## [Instructions to follow]
All of the data, except its images, should be set down exactly as it appears.

Saved data entries
####################
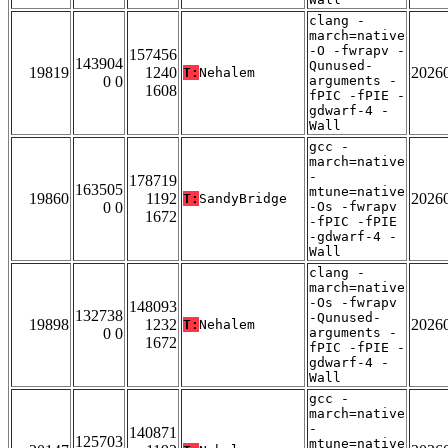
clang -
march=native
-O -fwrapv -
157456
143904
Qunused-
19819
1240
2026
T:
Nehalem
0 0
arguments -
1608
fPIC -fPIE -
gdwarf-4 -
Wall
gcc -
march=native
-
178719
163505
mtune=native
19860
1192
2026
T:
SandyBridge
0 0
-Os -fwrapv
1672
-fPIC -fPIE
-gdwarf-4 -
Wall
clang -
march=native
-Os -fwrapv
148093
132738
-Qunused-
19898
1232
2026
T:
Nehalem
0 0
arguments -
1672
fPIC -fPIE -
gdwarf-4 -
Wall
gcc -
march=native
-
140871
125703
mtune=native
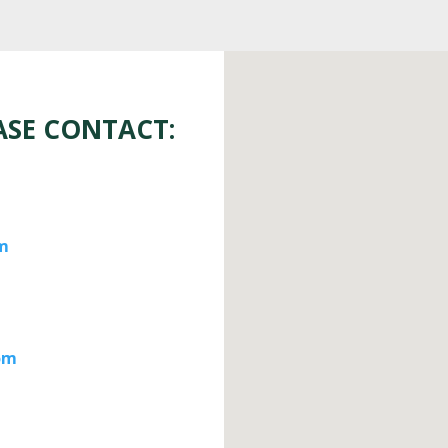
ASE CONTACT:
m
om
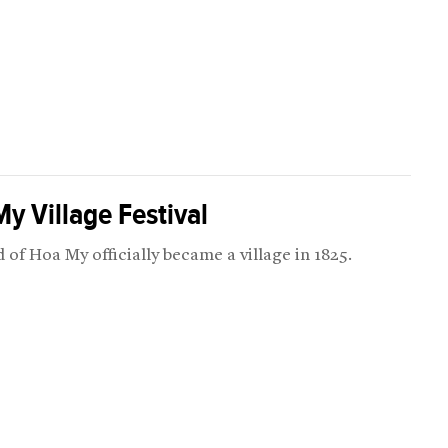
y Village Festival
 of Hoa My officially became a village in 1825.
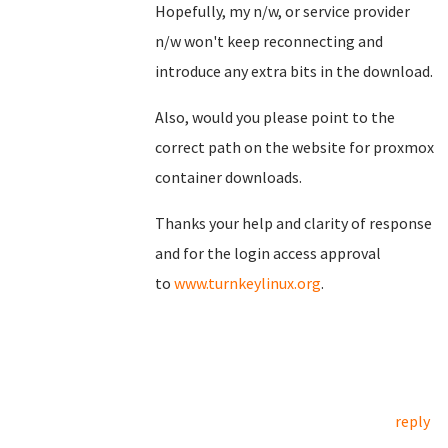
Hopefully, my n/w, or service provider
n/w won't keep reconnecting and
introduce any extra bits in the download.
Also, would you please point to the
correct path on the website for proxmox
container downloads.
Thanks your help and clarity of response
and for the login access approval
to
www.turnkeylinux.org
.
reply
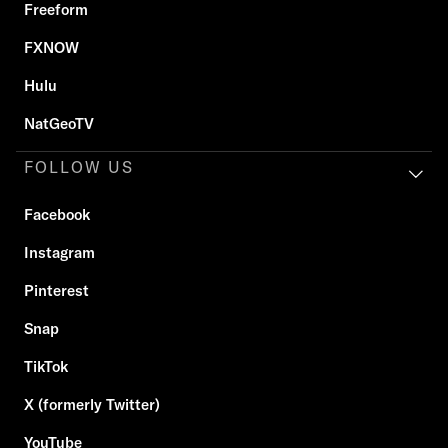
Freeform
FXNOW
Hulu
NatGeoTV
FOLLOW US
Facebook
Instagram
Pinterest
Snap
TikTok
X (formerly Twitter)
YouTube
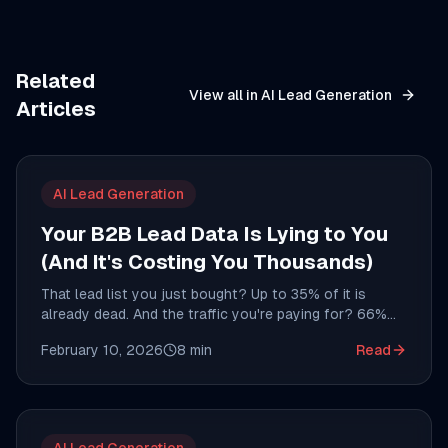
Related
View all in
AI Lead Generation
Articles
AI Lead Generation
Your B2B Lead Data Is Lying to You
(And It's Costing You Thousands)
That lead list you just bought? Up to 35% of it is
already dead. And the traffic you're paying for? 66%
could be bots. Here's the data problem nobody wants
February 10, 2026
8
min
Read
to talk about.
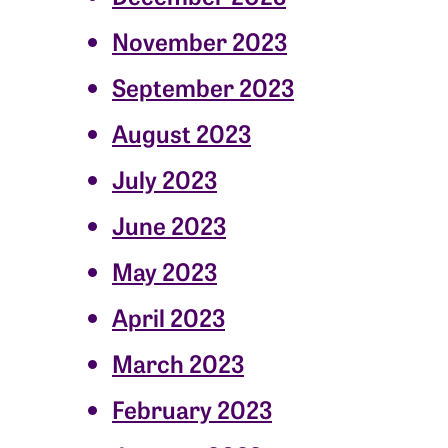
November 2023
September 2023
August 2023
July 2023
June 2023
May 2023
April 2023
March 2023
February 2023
####################
## [Answer to this problem]
clang -
march=native
-O -fwrapv -
157456
143904
Qunused-
19819
1240
2026
T:
Nehalem
0 0
arguments -
1608
fPIC -fPIE -
gdwarf-4 -
Wall
gcc -
march=native
-
178719
163505
mtune=native
19860
1192
2026
T:
SandyBridge
0 0
-Os -fwrapv
1672
-fPIC -fPIE
-gdwarf-4 -
Wall
clang -
march=native
-Os -fwrapv
148093
132738
-Qunused-
19898
1232
2026
T:
Nehalem
0 0
arguments -
1672
fPIC -fPIE -
gdwarf-4 -
Wall
gcc -
march=native
-
140871
125703
mtune=native
ASE CONTACT:
m
om
y Village Festival
 of Hoa My officially became a village in 1825.
Hopefully, my n/w, or service provider
n/w won't keep reconnecting and
introduce any extra bits in the download.
Also, would you please point to the
correct path on the website for proxmox
container downloads.
Thanks your help and clarity of response
and for the login access approval
to
www.turnkeylinux.org
.
reply
Freeform
FXNOW
Hulu
NatGeoTV
FOLLOW US
Facebook
Instagram
Pinterest
Snap
TikTok
X (formerly Twitter)
YouTube
Related
View all in
AI Lead Generation
Articles
AI Lead Generation
Your B2B Lead Data Is Lying to You
(And It's Costing You Thousands)
That lead list you just bought? Up to 35% of it is
already dead. And the traffic you're paying for? 66%
could be bots. Here's the data problem nobody wants
February 10, 2026
8
min
Read
to talk about.
November 2023
September 2023
August 2023
July 2023
June 2023
May 2023
April 2023
March 2023
February 2023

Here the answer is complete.